Wednesday, January, 29, 2014
By James Jackson
For two years residents of this apartment at 237 Auburn Dr. have been trying to get the owner to install an automatic door.
Residents in a Waterloo apartment building will not get any help from the city or the province in their bid to have an automatic door installed at their building.
For two years, Harvey Bellefeuille has been trying to get the building owners to install an automatic door at the main entrance of the eight storey building at 237 Auburn Dr. So far he’s been unsuccessful, and the city and the province do not require residential buildings to be retrofitted with barrier-free doors.
Bellefeuille said many of the residents of the apartment, especially seniors, struggle with the heavy doors in the winter or during high winds. He has to wrestle with the door as well ever since he suffered a stroke in June 2012 and must use an electric scooter to get around.
Two years ago he filed a work order request for an electric door with the building’s owners, Kingsley Management, but he said he didn’t hear back. A year ago he followed up with another request, which also went unanswered.
He phoned the company last November and was told they were looking for quotes on a door. Bellefeuille called again in December but was told it would be too expensive and too complicated for them to install.
Bellefeuille was told they were looking to get another quote.
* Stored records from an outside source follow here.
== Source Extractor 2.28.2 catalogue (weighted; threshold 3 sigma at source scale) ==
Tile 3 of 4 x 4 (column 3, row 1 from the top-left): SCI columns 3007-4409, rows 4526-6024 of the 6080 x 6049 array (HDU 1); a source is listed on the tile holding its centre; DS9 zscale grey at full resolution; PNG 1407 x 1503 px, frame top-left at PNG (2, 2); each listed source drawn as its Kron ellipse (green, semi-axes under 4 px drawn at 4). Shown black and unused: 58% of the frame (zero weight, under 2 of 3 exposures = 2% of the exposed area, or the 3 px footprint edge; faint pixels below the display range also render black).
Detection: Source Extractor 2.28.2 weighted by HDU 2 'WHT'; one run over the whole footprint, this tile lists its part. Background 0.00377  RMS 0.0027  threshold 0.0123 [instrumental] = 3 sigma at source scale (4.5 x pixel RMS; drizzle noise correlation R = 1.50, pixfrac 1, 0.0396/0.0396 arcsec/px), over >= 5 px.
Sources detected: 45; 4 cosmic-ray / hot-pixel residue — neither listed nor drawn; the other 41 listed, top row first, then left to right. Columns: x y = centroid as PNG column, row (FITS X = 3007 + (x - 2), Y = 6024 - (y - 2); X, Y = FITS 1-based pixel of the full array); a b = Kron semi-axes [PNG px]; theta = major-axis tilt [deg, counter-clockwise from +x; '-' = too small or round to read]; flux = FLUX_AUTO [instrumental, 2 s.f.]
He said the original quote was for about $5,000.
“It doesn’t take six to 12 weeks to get quotations, there’s lots of companies out there looking for business,” Bellefeuille said, adding the door has already caused several hundred dollars worth of damage to his scooter by slamming shut in heavy winds.
A request by the Chronicle to speak with a representative from Kingsley Management went unanswered.
Accessibility requirements in the 2012 building code for residential buildings address a range of accessibility needs, including barrier-free entrance to a building, a barrier-free path to travel through the common areas of the building, and the number of suites that must include accessibility features, but those only apply to new builds or to extensive renovations to existing buildings.
That means there is almost nothing the city or province can do to require the apartment owner install the automatic doors.
“It’s an Ontario regulation that governs the construction and there’s no requirement in the code, and that’s a surprise,” said Ralph Kaminski, chief building official at the City of Waterloo.
“You wouldn’t have to retroactively install them on a building unless you were doing work on that building and specifically that work would have to be to an entrance.”
Commercial or institutional buildings all require accessible doors in Ontario, according to the Accessibility for Ontarians with Disabilities Act, but the city cannot write a bylaw more restrictive than provincial legislation related to residential buildings.
Local Waterloo Region District School Board trustee John Hendry, an advocate for accessibility and a member of the new Accessibility Standards Advisory Council and Standards Development Committee, is troubled by the shortcomings in residential accessibility standards.
The mandate of his committee is to review Ontario’s current accessibility standards and help develop new standards as the need arises, and he said he’d mention the issue during their meeting today and tomorrow.
“I think the rationale is that it’s private, not public,” said Hendry as to why there is no requirement in the code for residential buildings.
Hendry suggests residents file a complaint with the Human Rights Tribunal of Ontario if their landlord continues to ignore requests for an automatic door. He said building owners who fail to make their buildings more accessible are losing out in the long run.
“They see the dollars that it costs and they don’t see past that, where in fact if their building was more accessible they could attract people that could stay a lot longer,” Hendry said. “If (residents) find a building that is accessible and meets their needs, they’ll stay there a long time.”